■ **Work request**
Find and copy each line of the data that includes "Database".
-=-=-=-=-
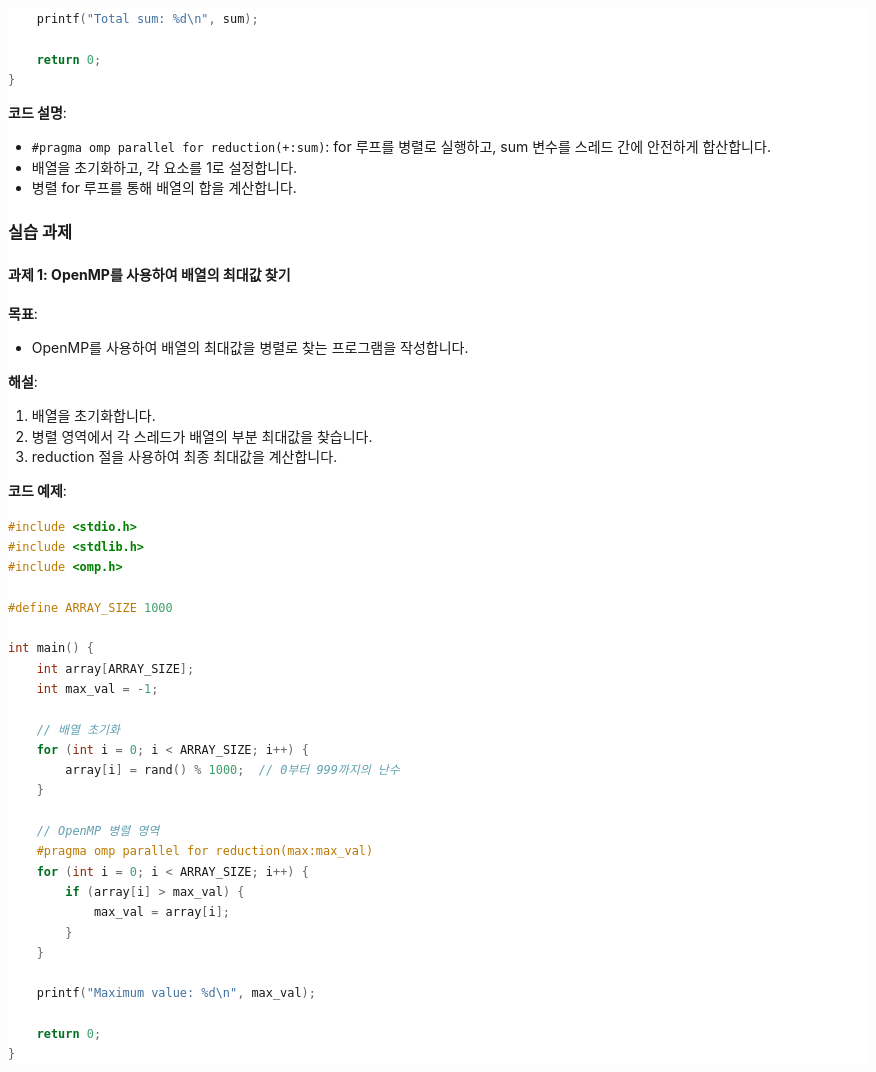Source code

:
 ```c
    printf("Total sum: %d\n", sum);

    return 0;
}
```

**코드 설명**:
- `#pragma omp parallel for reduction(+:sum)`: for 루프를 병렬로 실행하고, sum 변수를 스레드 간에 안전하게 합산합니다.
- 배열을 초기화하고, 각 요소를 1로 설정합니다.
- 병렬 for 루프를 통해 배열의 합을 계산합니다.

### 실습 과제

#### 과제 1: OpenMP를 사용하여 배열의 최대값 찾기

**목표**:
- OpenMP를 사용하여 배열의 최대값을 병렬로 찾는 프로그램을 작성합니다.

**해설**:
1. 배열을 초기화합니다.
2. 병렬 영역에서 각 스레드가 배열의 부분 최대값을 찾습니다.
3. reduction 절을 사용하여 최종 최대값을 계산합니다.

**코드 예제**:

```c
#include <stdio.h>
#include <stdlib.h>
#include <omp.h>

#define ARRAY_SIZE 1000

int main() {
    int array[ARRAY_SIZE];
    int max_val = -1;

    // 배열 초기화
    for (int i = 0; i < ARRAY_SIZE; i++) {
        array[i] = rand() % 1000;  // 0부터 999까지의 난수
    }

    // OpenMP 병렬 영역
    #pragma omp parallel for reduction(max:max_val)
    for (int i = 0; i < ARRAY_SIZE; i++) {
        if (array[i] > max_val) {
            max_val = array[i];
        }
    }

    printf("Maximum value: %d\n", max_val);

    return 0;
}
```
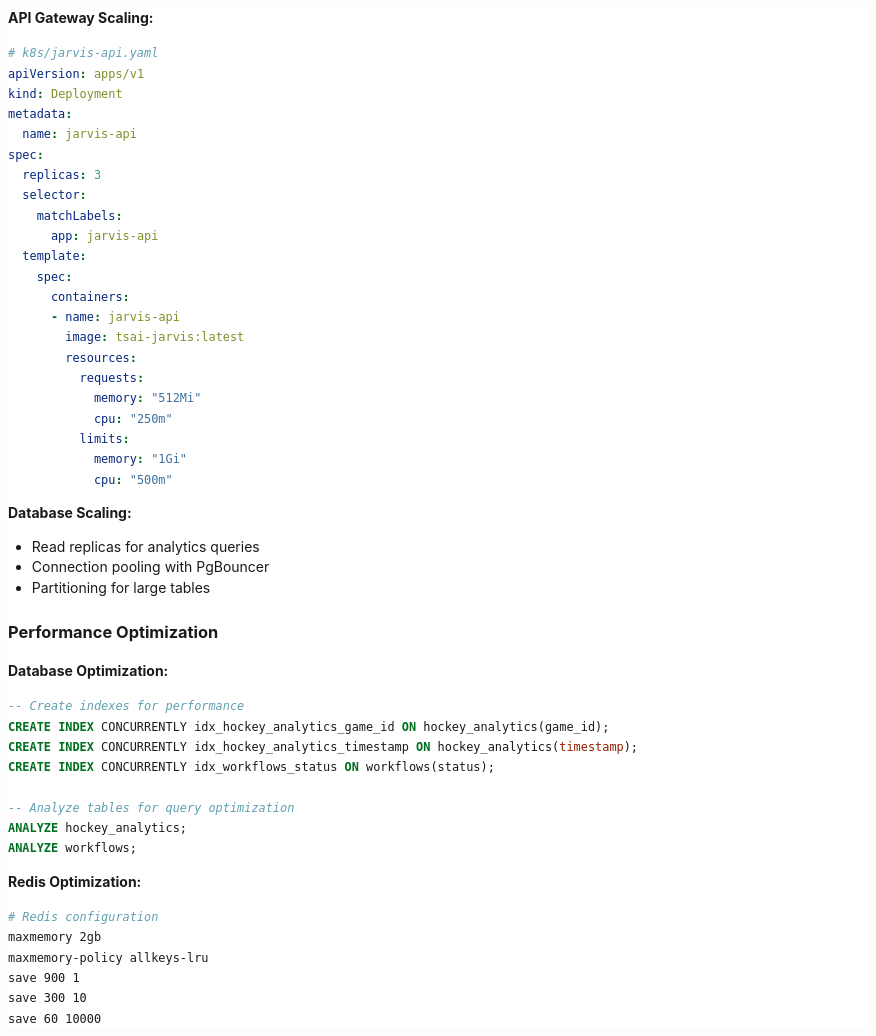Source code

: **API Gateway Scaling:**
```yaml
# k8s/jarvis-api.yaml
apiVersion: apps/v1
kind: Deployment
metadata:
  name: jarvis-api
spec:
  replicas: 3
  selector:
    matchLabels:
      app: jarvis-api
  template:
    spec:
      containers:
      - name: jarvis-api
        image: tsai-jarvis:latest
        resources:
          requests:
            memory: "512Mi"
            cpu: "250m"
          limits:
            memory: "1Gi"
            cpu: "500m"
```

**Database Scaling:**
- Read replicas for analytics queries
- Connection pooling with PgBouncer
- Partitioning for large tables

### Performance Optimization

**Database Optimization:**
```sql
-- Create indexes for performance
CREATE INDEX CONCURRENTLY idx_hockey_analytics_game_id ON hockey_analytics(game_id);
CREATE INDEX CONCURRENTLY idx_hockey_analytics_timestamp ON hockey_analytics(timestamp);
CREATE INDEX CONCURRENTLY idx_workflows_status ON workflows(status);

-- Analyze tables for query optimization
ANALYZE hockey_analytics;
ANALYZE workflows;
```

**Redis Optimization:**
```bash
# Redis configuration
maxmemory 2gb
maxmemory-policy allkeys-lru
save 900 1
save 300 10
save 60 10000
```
-=-=-=-=-
■ **Output for this task**
**Database Scaling:**
**Database Optimization:**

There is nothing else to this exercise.